Scalable and interpretable rule-based link prediction for large heterogeneous knowledge graphs
This work provides a significant improvement in the scalability and interpretability of link prediction for researchers and practitioners working with large biomedical knowledge graphs, addressing a key limitation of existing rule-based methods.
This paper addresses the challenge of slow inference times and aggregation difficulties in rule-based link prediction for large heterogeneous knowledge graphs. The authors introduce SAFRAN, a rule application framework that uses a scalable clustering algorithm to aggregate rules, achieving state-of-the-art results for interpretable link prediction on FB15K-237 and OpenBioLink, and increasing inference speeds by up to two orders of magnitude.
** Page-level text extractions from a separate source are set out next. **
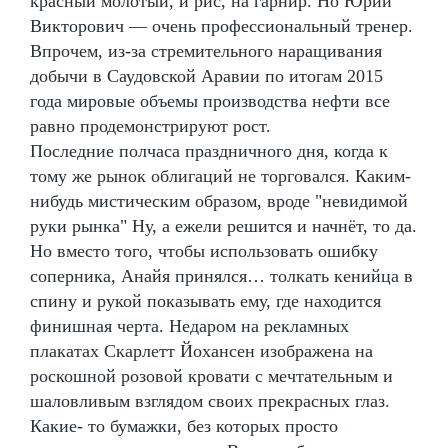
красный молотый, и рис, на гарнир. Но Юрий
Викторович — очень профессиональный тренер.
Впрочем, из-за стремительного наращивания
добычи в Саудовской Аравии по итогам 2015
года мировые объемы производства нефти все
равно продемонстрируют рост.
Последние полчаса праздничного дня, когда к
тому же рынок облигаций не торговался. Каким-
нибудь мистическим образом, вроде "невидимой
руки рынка" Ну, а ежели решится и начнёт, то да.
Но вместо того, чтобы использовать ошибку
соперника, Анайя принялся… толкать кенийца в
спину и рукой показывать ему, где находится
финишная черта. Недаром на рекламных
плакатах Скарлетт Йохансен изображена на
роскошной розовой кровати с мечтательным и
шаловливым взглядом своих прекрасных глаз.
Какие- то бумажки, без которых просто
Neural embedding-based machine learning models have shown promise for predicting novel links in biomedical knowledge graphs. Unfortunately, their practical utility is diminished by their lack of interpretability. Recently, the fully interpretable, rule-based algorithm AnyBURL yielded highly competitive results on many general-purpose link prediction benchmarks. However, its applicability to large-scale prediction tasks on complex biomedical knowledge bases is limited by long inference times and difficulties with aggregating predictions made by multiple rules. We improve upon AnyBURL by introducing the SAFRAN rule application framework which aggregates rules through a scalable clustering algorithm. SAFRAN yields new state-of-the-art results for fully interpretable link prediction on the established general-purpose benchmark FB15K-237 and the large-scale biomedical benchmark OpenBioLink. Furthermore, it exceeds the results of multiple established embedding-based algorithms on FB15K-237 and narrows the gap between rule-based and embedding-based algorithms on OpenBioLink. We also show that SAFRAN increases inference speeds by up to two orders of magnitude.